Ma ecco che, improvvisamente e contrariamente a ogni previsione, è accaduto qualcosa. La gente si è svegliata, si è aperta a un´iniziativa che ancora non si sa dove ci porterà, che non è ancora del tutto comprensibile o descrivibile a parole ma che si chiarisce e prende forma leggendo gli slogan che, usciti d´un tratto dal guscio dei cliché, si trasformano in sentimenti vivi: "Il popolo vuole giustizia sociale, non carità!", e altre frasi e formule di epoche passate. A tratti, nell´aria, si avvertono i segnali di una possibile guarigione, di una rettifica, e torna qualcosa di dimenticato: il rispetto per noi stessi. Per il singolo e per tutto Israele.
C´è una forza enorme, un po´ illusoria e inebriante, in questo risveglio. Sarebbe allettante farsi trascinare dall´euforia (e da una sensazione di rinnovata gioventù). Sarebbe facile cadere nell´illusione che stiamo di nuovo distruggendo il vecchio mondo. Ma le cose non stanno esattamente così. Il vecchio mondo non è del tutto da buttar via. Ha ottenuto anche dei buoni risultati, soprattutto nel mantenere la stabilità economica mentre altre nazioni collassavano. Risultati che, peraltro, permettono ora al movimento di protesta di manifestare liberamente le proprie aspirazioni nonché di realizzarne qualcuna. Per questo l´attuale lotta deve esprimersi in un linguaggio totalmente diverso da quello delle precedenti. Più di ogni altra cosa deve basarsi sul dialogo, accomunare e non dividere, incentrarsi sui princîpi, non su opportunismi e consorterie. Solo così l´attuale iniziativa potrà mantenere il grande sostegno pubblico che ha avuto finora. Proprio la genericità del movimento di protesta permette a ogni gruppo che ne fa parte di mantenere le proprie idee politiche e convinzioni, contrarie le une alle altre, eppure – per la prima volta in decenni – di promuovere anche una piattaforma comune, civile e umana, e persino provare orgoglio di appartenere a questa comunità. Chi in Israele potrebbe permettersi di rinunciare a risorse enormi come queste?

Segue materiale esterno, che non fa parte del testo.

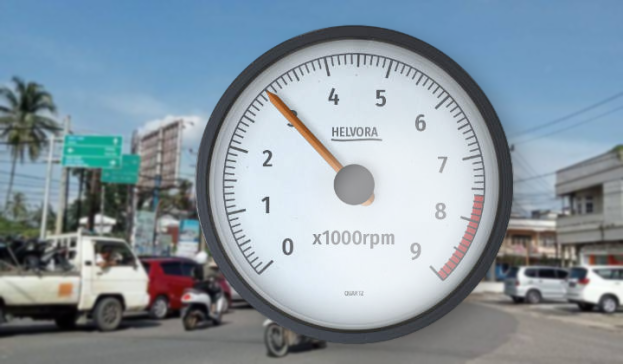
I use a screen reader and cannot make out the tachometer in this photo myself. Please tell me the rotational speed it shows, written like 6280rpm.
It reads 3000rpm
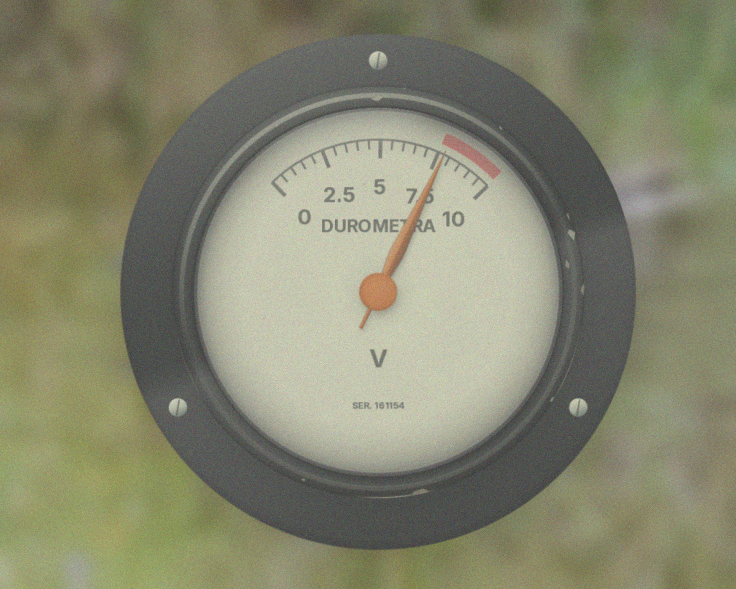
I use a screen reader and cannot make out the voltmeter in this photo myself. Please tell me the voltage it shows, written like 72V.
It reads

L´attuale movimento di protesta e la sua onda d´urto propongono un possibile dialogo tra chi, da decenni, non si parla più. Tra classi sociali diverse e distanti, tra religiosi e laici, tra arabi ed ebrei. In questo processo di possibile identificazione comune potrebbe svilupparsi un dialogo più realista ed empatico tra la destra e la sinistra, per esempio riguardo all´indifferenza della sinistra verso gli evacuati dalla striscia di Gaza. Un dialogo che potrebbe anche salvare qualcosa del senso di solidarietà reciproca al quale un paese come il nostro non può permettersi di rinunciare.
È facile criticare e dubitare di un movimento giovane. In genere è sempre più facile trovare ragioni per non agire in maniera ferma e coraggiosa. Ma chiunque presti ascolto alle aspirazioni recondite dei manifestanti, capirà che forse si sta aprendo una finestra su un futuro diverso. Forse a questo si riferiva una ragazza che durante il corteo di Gerusalemme mi ha detto: «Guardi, la dirigenza è ancora vuota di contenuto, come lei ha detto nel suo discorso in Piazza Rabin nel 2006, ma il popolo non lo è».